Question

Find the value of x in the given quadratic equation: $\sqrt{3}{{x}^{2}}-\sqrt{2}x+3\sqrt{3}=0$

Answer 1

Hint: As we know this is a quadratic equation we will use the sridharacharya formula to find the roots of this quadratic equation. After that we will check whether the roots are real or complex, if it is complex then we will convert it in the form of iota(i) and that will be our final answer.

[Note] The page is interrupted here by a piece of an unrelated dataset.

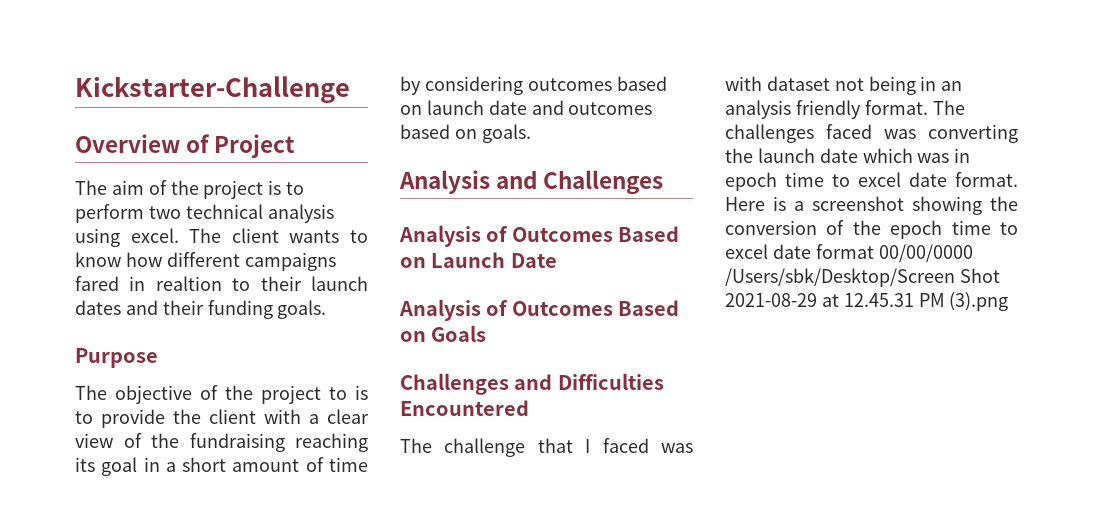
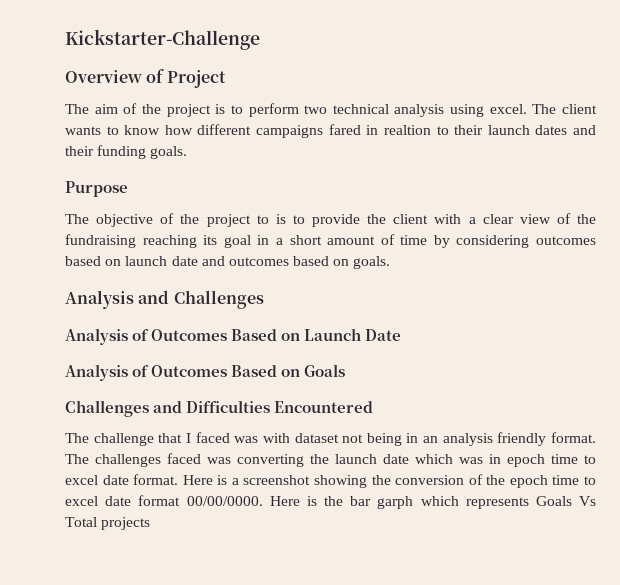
[878,244,973,262] [725,268,1000,287] [725,292,1009,311] 00/00/0000 /Users/sbk/Desktop/Screen Shot 2021-08-29 at 12.45.31 PM (3).png -> [186,496,596,509] [65,517,151,530] 00/00/0000. Here is the bar garph which represents Goals Vs Total projects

Complete step-by-step solution -
The conjugate of a + ib is a – ib.
First we will use sridharacharya formula to find the roots of this quadratic equation,
The formula is:
If the equation is $a{{x}^{2}}+bx+c=0$ , then the formula for finding x is:
$x=\dfrac{-b\pm \sqrt{{{b}^{2}}-4ac}}{2a}$
Now we will use this formula to find the value of x in $\sqrt{3}{{x}^{2}}-\sqrt{2}x+3\sqrt{3}=0$:
$\begin{align}
  & x=\dfrac{-\left( -\sqrt{2} \right)\pm \sqrt{{{\left( \sqrt{2} \right)}^{2}}-4\times 3\sqrt{3}\times \sqrt{3}}}{2\sqrt{3}} \\
 & x=\dfrac{\sqrt{2}\pm \sqrt{2-4\times 3\times 3}}{2\sqrt{3}} \\
 & x=\dfrac{\sqrt{2}\pm \sqrt{-34}}{2\sqrt{3}} \\
 & x=\dfrac{\sqrt{2}\pm \sqrt{34}i}{2\sqrt{3}} \\
 & x=\dfrac{1\pm \sqrt{17}i}{\sqrt{6}} \\
\end{align}$
Here the value of i is $\sqrt{-1}$ .
Therefore, we have solved the given quadratic equation and have found both the values of x.
Hence both the solutions are complex and conjugate to each other.

Note: Here in this question students might get confused seeing the coefficient of different power of x is irrational and can make a mistake. And thing should also kept in mind that if the coefficients are complex then it is not true that the roots of quadratic equation will in conjugate pairs but if all the coefficients are real then it is always true that if one solution is complex then there must be another and both of them must conjugate pair to each other.